- ACTION ITEM
The records that follow must be transcribed exactly, each one in full.

(Collected data entries)
================================

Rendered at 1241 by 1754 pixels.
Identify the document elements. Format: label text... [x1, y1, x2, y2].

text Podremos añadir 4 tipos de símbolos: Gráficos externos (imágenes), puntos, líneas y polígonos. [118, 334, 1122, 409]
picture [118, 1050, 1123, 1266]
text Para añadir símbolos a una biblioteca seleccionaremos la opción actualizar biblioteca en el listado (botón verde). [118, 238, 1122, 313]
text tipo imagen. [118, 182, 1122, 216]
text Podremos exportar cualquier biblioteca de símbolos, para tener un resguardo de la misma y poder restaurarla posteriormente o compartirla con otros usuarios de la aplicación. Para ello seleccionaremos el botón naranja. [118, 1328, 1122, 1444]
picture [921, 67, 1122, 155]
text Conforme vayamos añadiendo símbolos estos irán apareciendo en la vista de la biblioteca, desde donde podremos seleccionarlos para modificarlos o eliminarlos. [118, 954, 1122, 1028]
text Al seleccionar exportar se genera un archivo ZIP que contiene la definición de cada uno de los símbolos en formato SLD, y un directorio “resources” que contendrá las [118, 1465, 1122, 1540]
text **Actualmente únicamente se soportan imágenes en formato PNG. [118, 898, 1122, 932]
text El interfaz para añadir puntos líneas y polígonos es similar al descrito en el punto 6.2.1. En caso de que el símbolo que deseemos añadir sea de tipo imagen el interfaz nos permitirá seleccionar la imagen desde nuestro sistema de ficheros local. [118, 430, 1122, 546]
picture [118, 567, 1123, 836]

================================

- ANSWER BELOW
Rendered at 1241 by 1754 pixels.
Identify the document elements. Format: label text... [x1, y1, x2, y2].

text Podremos añadir 4 tipos de símbolos: Gráficos externos (imágenes), puntos, líneas y polígonos. [118, 334, 1122, 409]
picture [118, 1050, 1123, 1266]
text Para añadir símbolos a una biblioteca seleccionaremos la opción actualizar biblioteca en el listado (botón verde). [118, 238, 1122, 313]
text tipo imagen. [118, 182, 1122, 216]
text Podremos exportar cualquier biblioteca de símbolos, para tener un resguardo de la misma y poder restaurarla posteriormente o compartirla con otros usuarios de la aplicación. Para ello seleccionaremos el botón naranja. [118, 1328, 1122, 1444]
picture [921, 67, 1122, 155]
text Conforme vayamos añadiendo símbolos estos irán apareciendo en la vista de la biblioteca, desde donde podremos seleccionarlos para modificarlos o eliminarlos. [118, 954, 1122, 1028]
text Al seleccionar exportar se genera un archivo ZIP que contiene la definición de cada uno de los símbolos en formato SLD, y un directorio “resources” que contendrá las [118, 1465, 1122, 1540]
text **Actualmente únicamente se soportan imágenes en formato PNG. [118, 898, 1122, 932]
text El interfaz para añadir puntos líneas y polígonos es similar al descrito en el punto 6.2.1. En caso de que el símbolo que deseemos añadir sea de tipo imagen el interfaz nos permitirá seleccionar la imagen desde nuestro sistema de ficheros local. [118, 430, 1122, 546]
picture [118, 567, 1123, 836]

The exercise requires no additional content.